The gold mine at the end of the trail was first claimed in 1917 by Westley Rush, an Aguila melon farmer. Rush’s two daughters—Nella and Alameda, for whom the Nella-Meda gold mine was named—managed to hand dig through the first 115 feet of solid rock before Ned Creighton—a Phoenix banker—bought the claim in 1924. Ned hired a crew to work the mine, and over decades he expanded the claim to its present size. His crew worked until World War II when the Feds shut down all private mines. The mining engineer, Harold Mason, stayed on as caretaker and eventually got the property deed after Ned passed.
After the war, Charles Robson was building his fortune by farming, running the Saguaro motel in Aguila, and hustling the health benefits of his local bee pollen. Harold and Charley became acquaintances when Mason let Robson place hives at the mine. There were minerals around the mine that made the bee pollen exceptional and the bees deterred poachers. That informal partnership lasted until 1979 when Charlie bought the mine from the aging Mason. Robson had bigger plans for the place.
Meanwhile, in 1922, Wilber T. Johnson migrated from Missouri to Apache Junction—a community east of Phoenix at the foot of the Superstition Mountains—so he could work in the mines. In 1930, Wilber traded his pick and shovel for an engineering degree from the University of Arizona which made him a highly valued employee.
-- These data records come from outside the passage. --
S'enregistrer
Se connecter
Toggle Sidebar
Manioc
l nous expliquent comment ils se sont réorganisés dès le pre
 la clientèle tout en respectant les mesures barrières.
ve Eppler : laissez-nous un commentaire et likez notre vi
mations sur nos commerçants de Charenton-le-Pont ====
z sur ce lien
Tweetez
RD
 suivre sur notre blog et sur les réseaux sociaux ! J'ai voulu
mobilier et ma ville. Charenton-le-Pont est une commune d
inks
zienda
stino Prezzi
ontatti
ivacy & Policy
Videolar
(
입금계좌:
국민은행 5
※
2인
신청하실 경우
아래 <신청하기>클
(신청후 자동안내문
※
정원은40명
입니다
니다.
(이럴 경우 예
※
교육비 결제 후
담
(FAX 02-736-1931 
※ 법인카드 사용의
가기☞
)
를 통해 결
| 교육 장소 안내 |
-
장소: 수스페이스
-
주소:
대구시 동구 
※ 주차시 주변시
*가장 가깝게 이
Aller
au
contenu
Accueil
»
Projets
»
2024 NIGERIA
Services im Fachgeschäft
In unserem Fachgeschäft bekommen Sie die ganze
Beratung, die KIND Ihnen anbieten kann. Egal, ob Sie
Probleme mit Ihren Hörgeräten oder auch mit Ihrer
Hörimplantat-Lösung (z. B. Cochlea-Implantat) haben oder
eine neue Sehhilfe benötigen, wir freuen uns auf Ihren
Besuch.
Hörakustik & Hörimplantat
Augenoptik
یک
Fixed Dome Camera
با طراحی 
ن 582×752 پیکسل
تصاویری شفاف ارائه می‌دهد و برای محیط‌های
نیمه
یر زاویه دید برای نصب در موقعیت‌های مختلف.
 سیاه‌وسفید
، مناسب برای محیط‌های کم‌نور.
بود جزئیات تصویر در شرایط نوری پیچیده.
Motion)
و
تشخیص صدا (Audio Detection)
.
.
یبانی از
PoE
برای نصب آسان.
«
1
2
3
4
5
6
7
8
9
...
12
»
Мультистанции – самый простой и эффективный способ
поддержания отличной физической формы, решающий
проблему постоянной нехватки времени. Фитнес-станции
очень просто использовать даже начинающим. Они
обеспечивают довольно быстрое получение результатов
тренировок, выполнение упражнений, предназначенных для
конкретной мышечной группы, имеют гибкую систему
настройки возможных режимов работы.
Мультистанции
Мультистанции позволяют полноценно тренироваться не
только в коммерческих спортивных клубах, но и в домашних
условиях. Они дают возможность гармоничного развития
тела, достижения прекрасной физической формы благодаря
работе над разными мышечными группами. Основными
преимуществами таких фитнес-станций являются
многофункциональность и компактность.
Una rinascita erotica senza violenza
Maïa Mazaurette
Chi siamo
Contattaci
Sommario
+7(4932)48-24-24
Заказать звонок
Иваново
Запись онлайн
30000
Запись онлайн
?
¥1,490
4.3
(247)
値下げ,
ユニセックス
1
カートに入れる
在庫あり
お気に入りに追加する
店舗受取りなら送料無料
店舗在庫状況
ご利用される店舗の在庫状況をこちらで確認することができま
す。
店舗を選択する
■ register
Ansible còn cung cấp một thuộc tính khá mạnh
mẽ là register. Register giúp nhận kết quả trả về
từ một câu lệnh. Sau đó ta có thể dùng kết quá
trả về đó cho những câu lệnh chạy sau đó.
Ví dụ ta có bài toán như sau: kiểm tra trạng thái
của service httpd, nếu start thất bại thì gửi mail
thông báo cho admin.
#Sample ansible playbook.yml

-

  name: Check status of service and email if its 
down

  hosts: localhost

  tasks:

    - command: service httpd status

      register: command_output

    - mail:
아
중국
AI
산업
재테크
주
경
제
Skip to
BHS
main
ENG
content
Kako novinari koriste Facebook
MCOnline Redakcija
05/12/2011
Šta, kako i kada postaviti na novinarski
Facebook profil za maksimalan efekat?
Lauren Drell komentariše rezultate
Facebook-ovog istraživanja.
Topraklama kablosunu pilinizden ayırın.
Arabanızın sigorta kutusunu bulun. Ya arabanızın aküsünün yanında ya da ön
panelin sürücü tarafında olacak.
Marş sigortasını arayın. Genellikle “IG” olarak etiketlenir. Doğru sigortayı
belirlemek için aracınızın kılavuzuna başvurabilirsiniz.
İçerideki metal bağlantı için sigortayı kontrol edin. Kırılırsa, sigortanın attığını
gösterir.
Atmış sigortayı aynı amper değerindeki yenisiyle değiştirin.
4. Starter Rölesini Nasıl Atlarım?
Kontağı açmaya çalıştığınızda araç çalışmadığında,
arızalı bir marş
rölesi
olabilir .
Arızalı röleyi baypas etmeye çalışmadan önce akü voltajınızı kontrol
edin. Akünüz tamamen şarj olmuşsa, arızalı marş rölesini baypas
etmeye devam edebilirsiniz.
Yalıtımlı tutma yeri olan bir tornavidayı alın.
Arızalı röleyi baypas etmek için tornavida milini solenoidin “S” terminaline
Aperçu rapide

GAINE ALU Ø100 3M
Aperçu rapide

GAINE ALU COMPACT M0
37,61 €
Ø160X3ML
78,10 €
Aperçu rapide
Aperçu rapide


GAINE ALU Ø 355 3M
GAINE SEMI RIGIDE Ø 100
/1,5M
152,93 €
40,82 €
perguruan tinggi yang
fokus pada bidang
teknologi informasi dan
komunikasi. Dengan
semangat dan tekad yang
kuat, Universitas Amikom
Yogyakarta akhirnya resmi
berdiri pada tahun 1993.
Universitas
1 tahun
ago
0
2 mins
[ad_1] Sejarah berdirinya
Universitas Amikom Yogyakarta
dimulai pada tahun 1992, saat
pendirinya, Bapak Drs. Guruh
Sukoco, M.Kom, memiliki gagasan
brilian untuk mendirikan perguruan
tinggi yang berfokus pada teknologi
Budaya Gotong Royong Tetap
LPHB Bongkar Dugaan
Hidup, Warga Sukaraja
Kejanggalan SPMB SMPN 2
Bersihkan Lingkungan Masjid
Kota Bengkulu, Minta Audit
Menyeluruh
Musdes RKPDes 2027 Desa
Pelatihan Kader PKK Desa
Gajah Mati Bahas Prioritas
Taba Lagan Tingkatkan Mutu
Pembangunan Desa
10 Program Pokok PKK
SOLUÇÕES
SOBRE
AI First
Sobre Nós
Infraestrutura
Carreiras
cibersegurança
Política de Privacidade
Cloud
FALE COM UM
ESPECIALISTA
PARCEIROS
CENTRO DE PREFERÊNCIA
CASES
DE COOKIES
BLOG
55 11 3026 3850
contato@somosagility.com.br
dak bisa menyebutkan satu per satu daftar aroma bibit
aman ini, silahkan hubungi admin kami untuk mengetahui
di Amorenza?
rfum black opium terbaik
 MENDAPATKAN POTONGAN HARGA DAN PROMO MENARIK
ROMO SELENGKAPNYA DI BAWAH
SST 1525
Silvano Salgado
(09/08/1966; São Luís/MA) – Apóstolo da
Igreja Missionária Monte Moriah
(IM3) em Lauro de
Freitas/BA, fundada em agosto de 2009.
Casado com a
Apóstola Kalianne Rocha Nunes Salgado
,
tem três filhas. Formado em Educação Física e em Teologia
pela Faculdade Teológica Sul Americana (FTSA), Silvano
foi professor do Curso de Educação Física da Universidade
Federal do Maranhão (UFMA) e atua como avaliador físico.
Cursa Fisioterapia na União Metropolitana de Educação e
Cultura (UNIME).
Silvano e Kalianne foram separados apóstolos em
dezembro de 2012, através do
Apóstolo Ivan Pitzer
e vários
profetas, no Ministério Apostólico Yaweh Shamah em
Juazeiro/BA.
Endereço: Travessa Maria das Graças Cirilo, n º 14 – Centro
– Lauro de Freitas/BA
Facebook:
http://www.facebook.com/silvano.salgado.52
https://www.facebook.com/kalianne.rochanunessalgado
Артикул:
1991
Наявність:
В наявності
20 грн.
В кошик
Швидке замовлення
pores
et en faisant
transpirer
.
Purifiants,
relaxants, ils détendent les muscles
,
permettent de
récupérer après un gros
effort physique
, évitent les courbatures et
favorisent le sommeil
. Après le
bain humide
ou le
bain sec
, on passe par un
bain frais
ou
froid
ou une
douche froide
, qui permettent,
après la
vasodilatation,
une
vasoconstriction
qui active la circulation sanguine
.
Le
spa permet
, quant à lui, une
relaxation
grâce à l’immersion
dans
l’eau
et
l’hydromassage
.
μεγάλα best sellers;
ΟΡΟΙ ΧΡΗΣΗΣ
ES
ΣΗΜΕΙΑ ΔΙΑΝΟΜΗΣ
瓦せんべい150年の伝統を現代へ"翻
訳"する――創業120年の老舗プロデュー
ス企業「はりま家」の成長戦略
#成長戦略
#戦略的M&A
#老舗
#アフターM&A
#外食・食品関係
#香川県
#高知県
Now we’d call Wilber a hoarder because he collected mine junk—lots of mine junk—for the next fifty years. Johnson got his stash from abandoned mines in the Superstition Mountains, the Mazatzal Mountains, and other mines east of Phoenix and because of its size, his collection wasn’t a big secret. He reputedly turned down a multi-million-dollar offer from Disneyland Tokyo because he knew that they cherry pick the best and discard the rest.
After Charles Robson acquired the mine, he offered to buy Wilber’s collection and the two men finally struck a deal when Charlie promised that the collection would stay intact on Robson’s property. The ink on the signatures hadn’t dried yet before more than 250 truckloads moved decades of mining history to its new home. For ten years Charles, his wife, Jeri, and their sons reassembled the buildings and filled them with the collection’s artifacts. After Charlie died in 2002, Jeri carried on the dream, and toward the end of her life sold the place lock, stock, and barrel to Western Destinations Corporation—the present owners—on the stipulation that nothing ever leaves the property.
There’s a small garden in front of the Opera House where we sat in a mesquite tree’s shade as Brett Bishop told me this story. He’s the current caretaker and he and his family live on site. He’s a young man, and when he’s not greeting visitors he keeps busy unpacking the remaining crates and creatively arranging the contents for display. It’s easy to tell—from the tone of his voice and the sparkle in his eyes—that he loves his job. He calls Robson’s a living museum and he often must unravel the mystery of the items he finds in the boxes.
If you’re a photographer interested in nostalgia, I highly recommend a visit. The cost is $20.00 per person which goes toward upkeep. Don’t count on food or entertainment and even the restrooms are period authentic—that’s right; crescent moons. The mile-long dirt road is navigable by a sedan, except after heavy rains. I know that Robson’s will become one of my resources.